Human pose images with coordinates
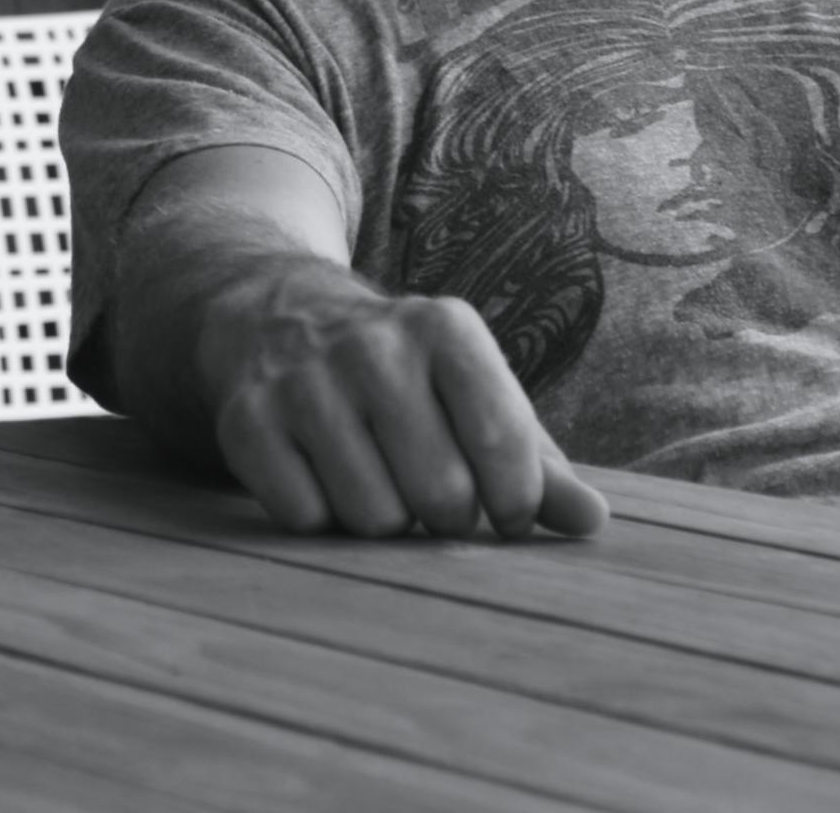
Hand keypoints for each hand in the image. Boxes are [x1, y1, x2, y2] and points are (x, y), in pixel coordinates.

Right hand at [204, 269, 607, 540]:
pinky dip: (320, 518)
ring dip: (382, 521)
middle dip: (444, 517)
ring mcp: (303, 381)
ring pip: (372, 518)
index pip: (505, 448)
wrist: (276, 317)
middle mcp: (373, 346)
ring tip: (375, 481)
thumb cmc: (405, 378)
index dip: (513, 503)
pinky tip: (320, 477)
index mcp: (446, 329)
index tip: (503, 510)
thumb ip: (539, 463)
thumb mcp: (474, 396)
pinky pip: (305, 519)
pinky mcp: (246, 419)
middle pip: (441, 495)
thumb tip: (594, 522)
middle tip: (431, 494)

...

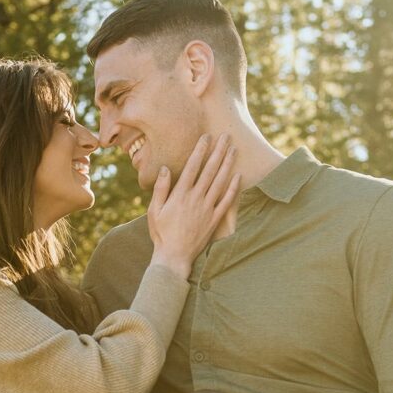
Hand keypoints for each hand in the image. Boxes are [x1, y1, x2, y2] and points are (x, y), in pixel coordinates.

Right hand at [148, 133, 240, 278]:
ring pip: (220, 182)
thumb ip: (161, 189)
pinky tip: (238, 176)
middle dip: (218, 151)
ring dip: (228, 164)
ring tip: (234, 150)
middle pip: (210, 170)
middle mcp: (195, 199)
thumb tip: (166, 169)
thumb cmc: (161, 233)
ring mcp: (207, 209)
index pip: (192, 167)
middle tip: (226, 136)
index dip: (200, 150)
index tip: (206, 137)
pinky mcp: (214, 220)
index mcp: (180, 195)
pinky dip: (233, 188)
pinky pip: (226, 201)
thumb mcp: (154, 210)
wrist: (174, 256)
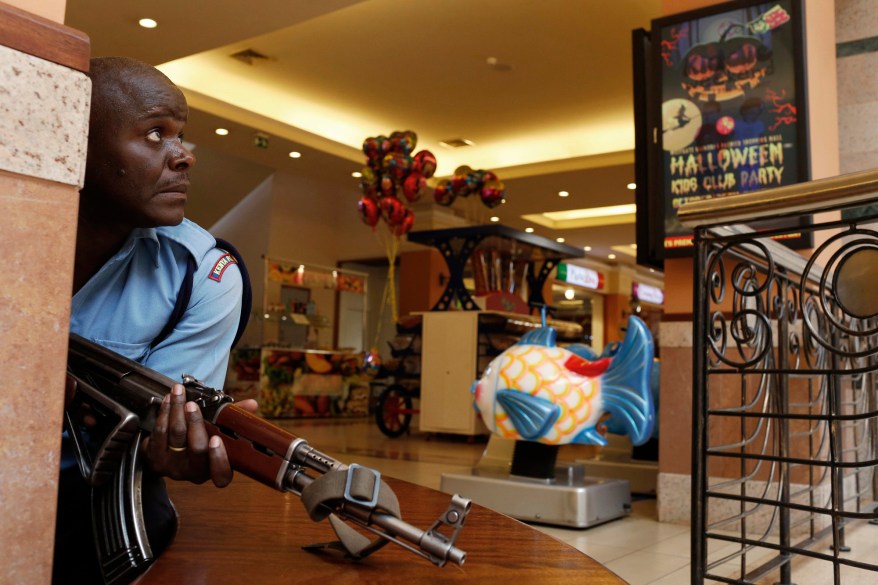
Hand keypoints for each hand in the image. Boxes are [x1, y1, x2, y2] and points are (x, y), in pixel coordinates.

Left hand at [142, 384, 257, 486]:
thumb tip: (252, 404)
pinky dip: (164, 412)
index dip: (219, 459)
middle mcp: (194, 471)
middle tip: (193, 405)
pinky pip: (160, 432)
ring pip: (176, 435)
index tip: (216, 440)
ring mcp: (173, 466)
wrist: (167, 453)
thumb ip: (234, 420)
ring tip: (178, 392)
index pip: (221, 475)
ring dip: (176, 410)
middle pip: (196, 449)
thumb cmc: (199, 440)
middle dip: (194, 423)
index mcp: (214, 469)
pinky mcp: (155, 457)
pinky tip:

__Prompt__
What you return must be the lines above that run from the line with "index pip: (505, 448)" to the line with "middle tip: (431, 494)", inclusive, each copied exactly.

__Exercise response__
index pip: (505, 448)
wrist: (276, 317)
middle mcp: (373, 346)
ring tip: (375, 481)
thumb cmc: (405, 378)
index dip: (513, 503)
pinky tip: (320, 477)
index mcp: (446, 329)
index tip: (503, 510)
thumb ip: (539, 463)
thumb mcp: (474, 396)
pinky pip: (305, 519)
pinky mcp: (246, 419)
middle pip: (441, 495)
thumb tip: (594, 522)
middle tip: (431, 494)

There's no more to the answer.